Along the way, I do now believe that all the Pentium 3 chips that I now own (again) might be used to reproduce the calculations -- and I may try to verify that over the next couple of weeks. All of this is under old Windows 2000.

Also, I will be trying to get the same results using the 'virtual CPU' that VMWare Workstation v17 has in its Windows 2000 support, which is of course not the host machine's Xeon 12-core, but a 2-core VM that is compatible with Windows 2000.

wtstephens · ‎05-23-2025

The VMWare Workstation running Windows 2000 will exactly reproduce the Pentium 3 calculations.

This is using CVF 6.6A <-- yes, "A".

At this point I am trying to figure out how that CVF and gfortran (yikes!) can get different answer to dividing the very same REAL*8 values -- the equation is result = (1.0-x)/(1.0+x)

The results differ by just a little, way out there at the 16th digit.

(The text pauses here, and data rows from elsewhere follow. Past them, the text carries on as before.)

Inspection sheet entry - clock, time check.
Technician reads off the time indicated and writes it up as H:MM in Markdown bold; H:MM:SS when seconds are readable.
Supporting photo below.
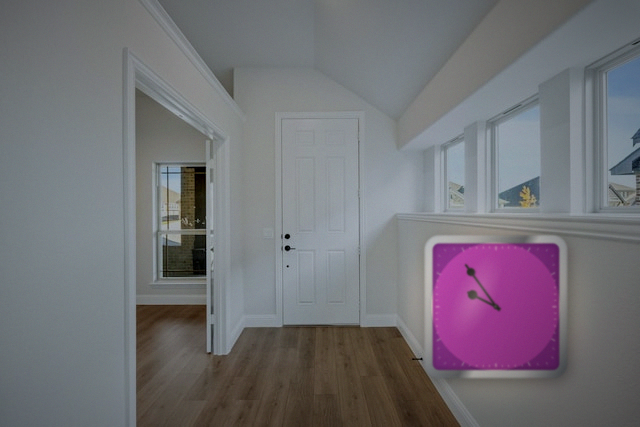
**9:54**
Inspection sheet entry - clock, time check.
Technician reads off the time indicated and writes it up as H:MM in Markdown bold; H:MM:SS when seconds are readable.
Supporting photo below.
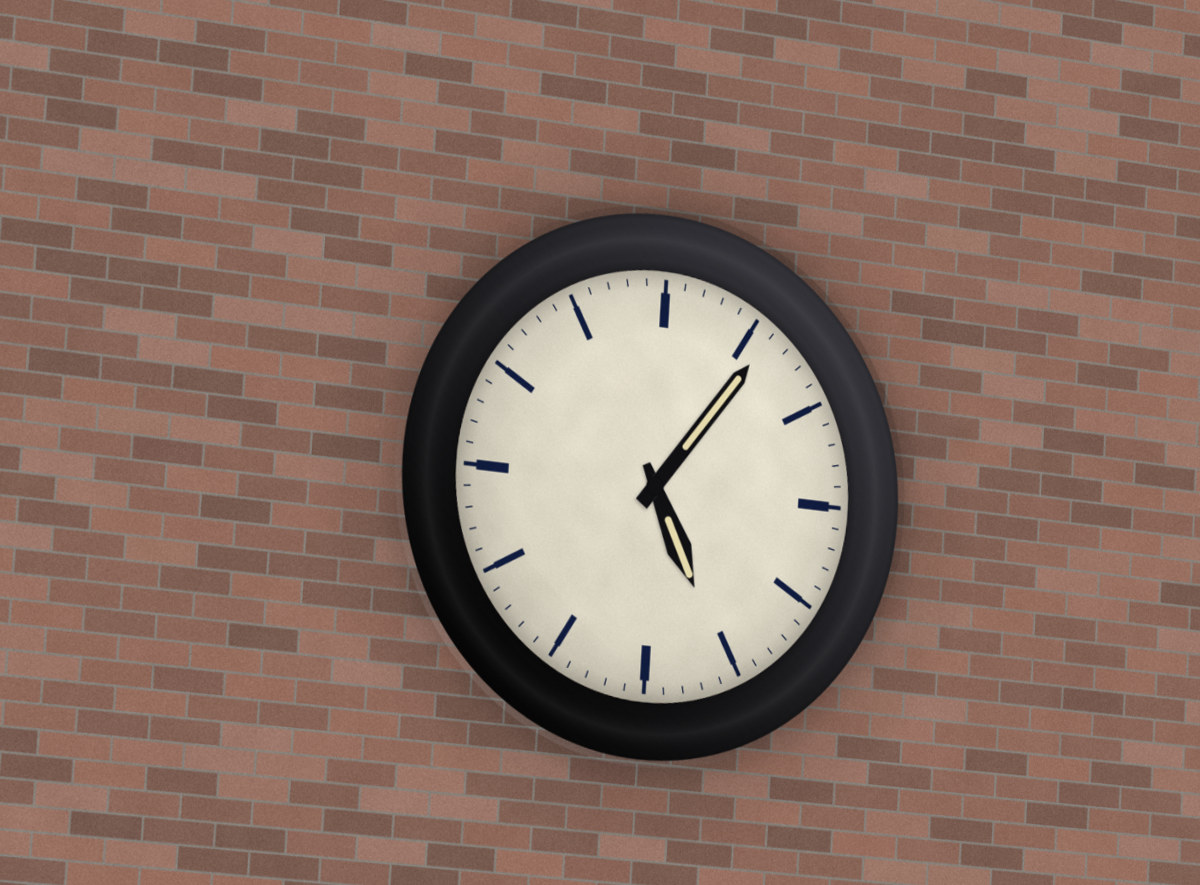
**5:06**
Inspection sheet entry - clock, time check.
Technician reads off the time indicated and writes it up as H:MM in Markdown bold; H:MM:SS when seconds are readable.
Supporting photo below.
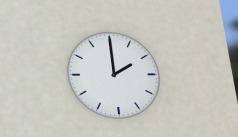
**2:00**
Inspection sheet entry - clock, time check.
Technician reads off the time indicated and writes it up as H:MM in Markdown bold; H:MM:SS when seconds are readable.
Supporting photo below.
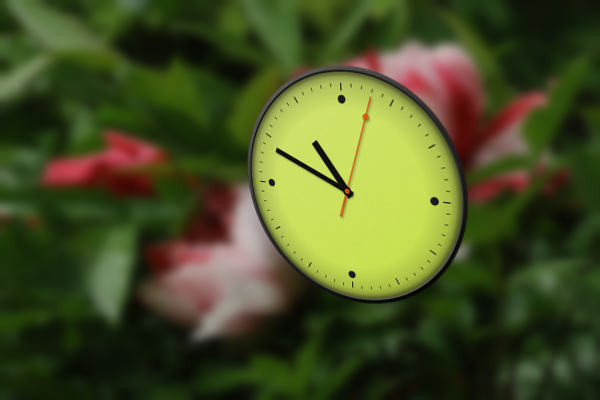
**10:49:03**
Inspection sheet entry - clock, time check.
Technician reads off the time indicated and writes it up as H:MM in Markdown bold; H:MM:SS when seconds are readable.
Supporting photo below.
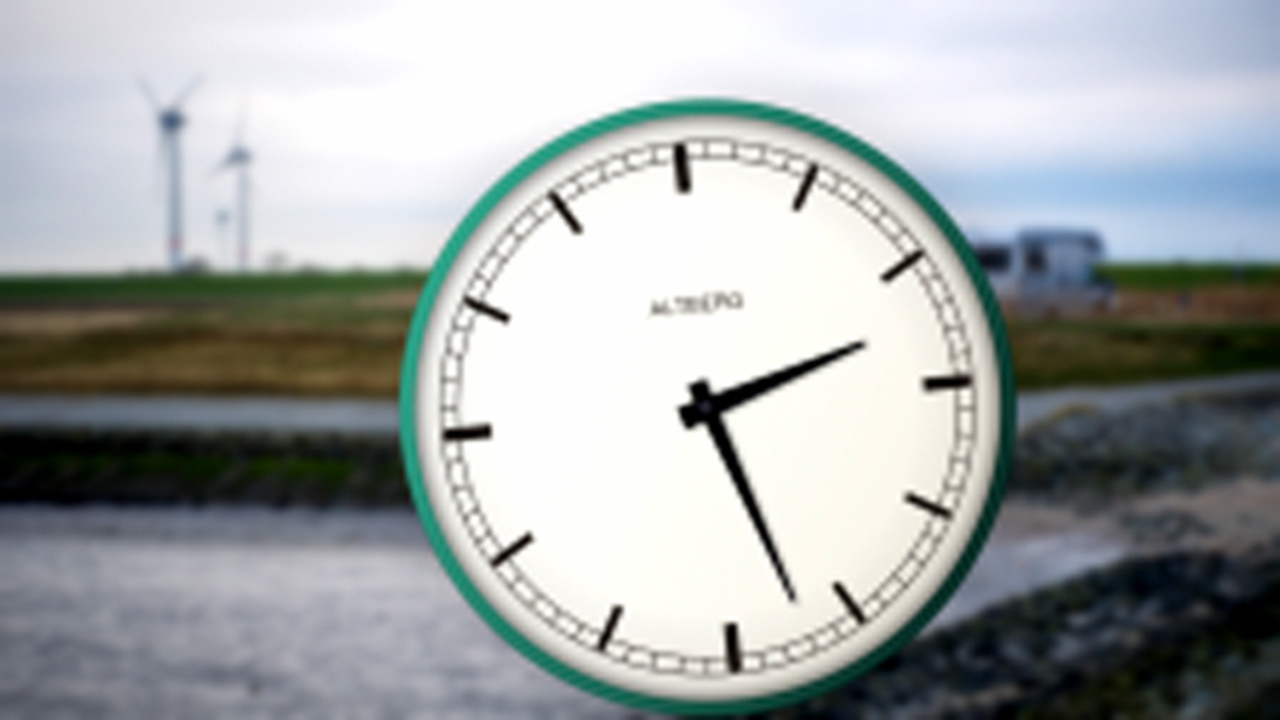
**2:27**
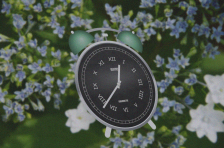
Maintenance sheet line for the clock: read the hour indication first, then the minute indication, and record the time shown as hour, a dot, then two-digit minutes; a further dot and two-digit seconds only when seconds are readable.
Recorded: 12.38
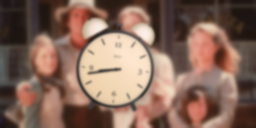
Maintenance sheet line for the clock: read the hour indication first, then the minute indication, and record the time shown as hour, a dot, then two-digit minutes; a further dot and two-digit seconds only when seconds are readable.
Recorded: 8.43
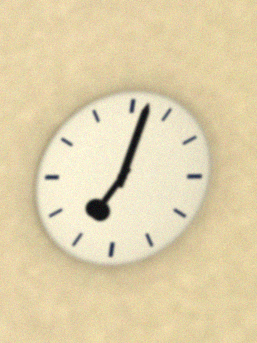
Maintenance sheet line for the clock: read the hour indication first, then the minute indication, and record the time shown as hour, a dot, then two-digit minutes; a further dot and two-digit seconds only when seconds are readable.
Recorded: 7.02
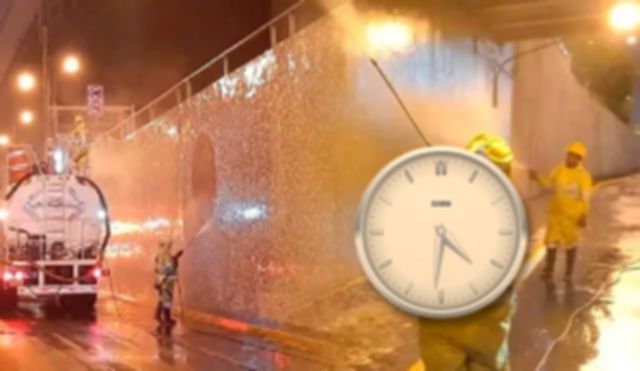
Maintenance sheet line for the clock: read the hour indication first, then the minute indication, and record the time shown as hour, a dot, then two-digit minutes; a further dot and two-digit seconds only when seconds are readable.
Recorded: 4.31
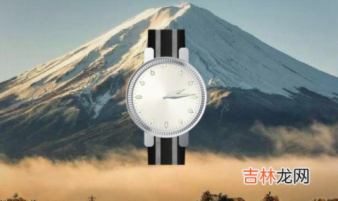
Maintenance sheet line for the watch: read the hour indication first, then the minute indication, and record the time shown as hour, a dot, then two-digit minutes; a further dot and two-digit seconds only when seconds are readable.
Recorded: 2.14
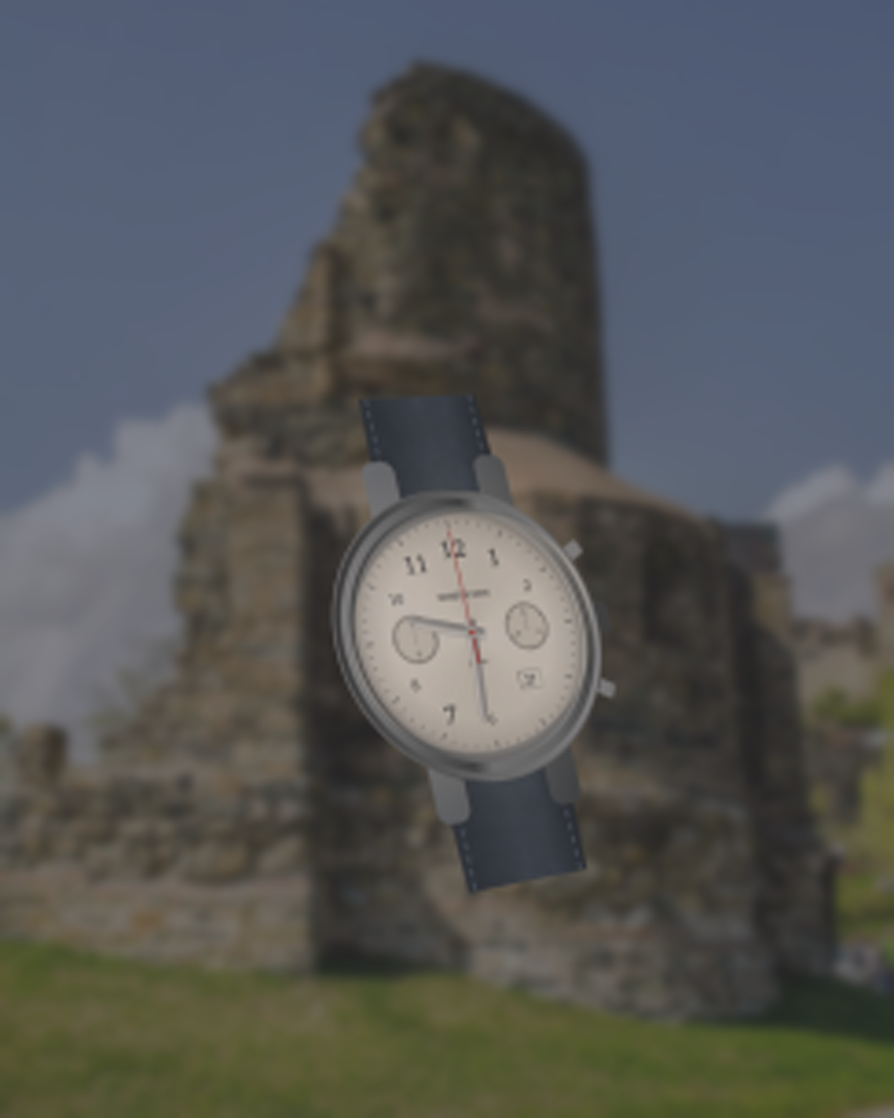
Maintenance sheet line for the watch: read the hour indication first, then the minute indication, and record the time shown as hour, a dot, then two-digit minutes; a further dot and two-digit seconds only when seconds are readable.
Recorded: 9.31
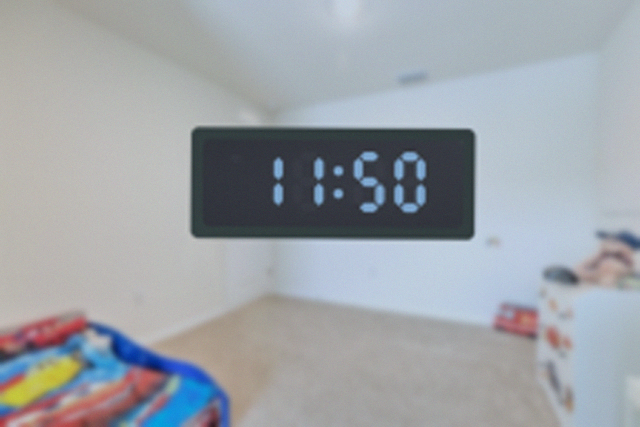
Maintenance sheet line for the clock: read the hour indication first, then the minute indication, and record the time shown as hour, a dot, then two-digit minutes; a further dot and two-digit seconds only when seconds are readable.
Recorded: 11.50
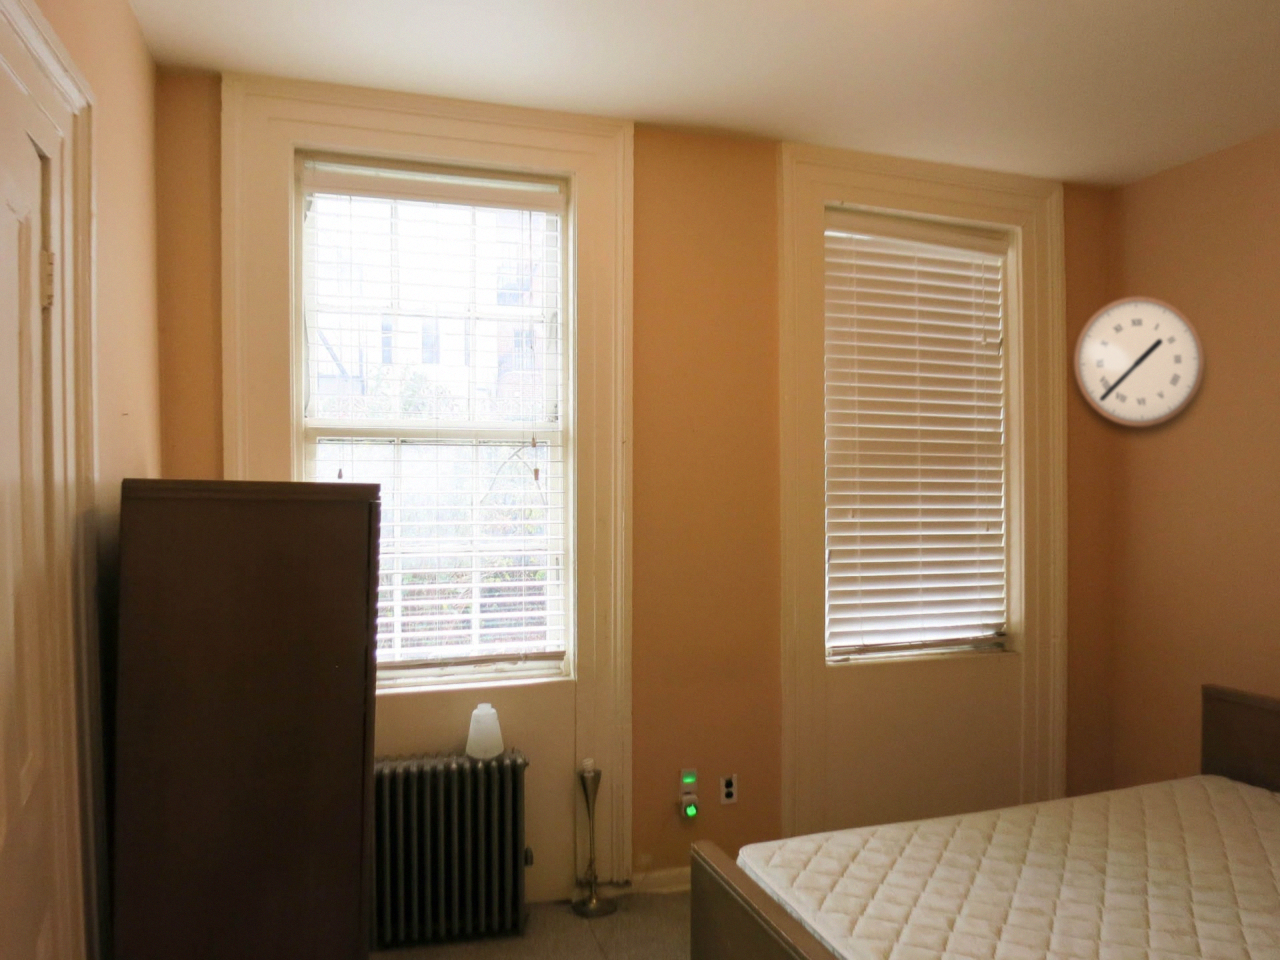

There are so many gfortran architecture compile options -- anyone have a formula to mimic old CVF???

andrew_4619 · ‎05-24-2025

I find it quite hard to understand why you would want to replicate exactly of an ancient compiler and processor. What is the ultimate objective? Why would a delta in the 16th sig fig be of any importance?

wtstephens · ‎05-24-2025

My first objective has been to re-build and re-run old code in order to match specific source code versions to specific old input and old output data sets -- an exact match is proof of the set: "old-Data + old-Code/Compiler --> old-Output".

It is a very slow process.

It has been helpful to use modern compilers and chips to speed up the process -- execution is around 20X faster (Xeon 12-core).

In order to get the modern stuff to closely mimic the old has required looking at intermediate calculations. Some of these calculations skirt very close to zero or asymptotes.

I agree that the 16th sig figs are in "rabbit hole" territory, but some are in the 12th digit.

Successes so far have been in adding double-precision changes here and there in the code.

jimdempseyatthecove · ‎03-08-2025

Have you seen: https://en.wikipedia.org/wiki/Pentium_FDIV_bug

Jim Dempsey

wtstephens · ‎03-08-2025

Thanks. Looks like that Pentium bug was in 1997. My original Pentium 3 system was bought in late 2000.

A matching Pentium 3 850MHz is (hopefully) arriving on Monday for me to try.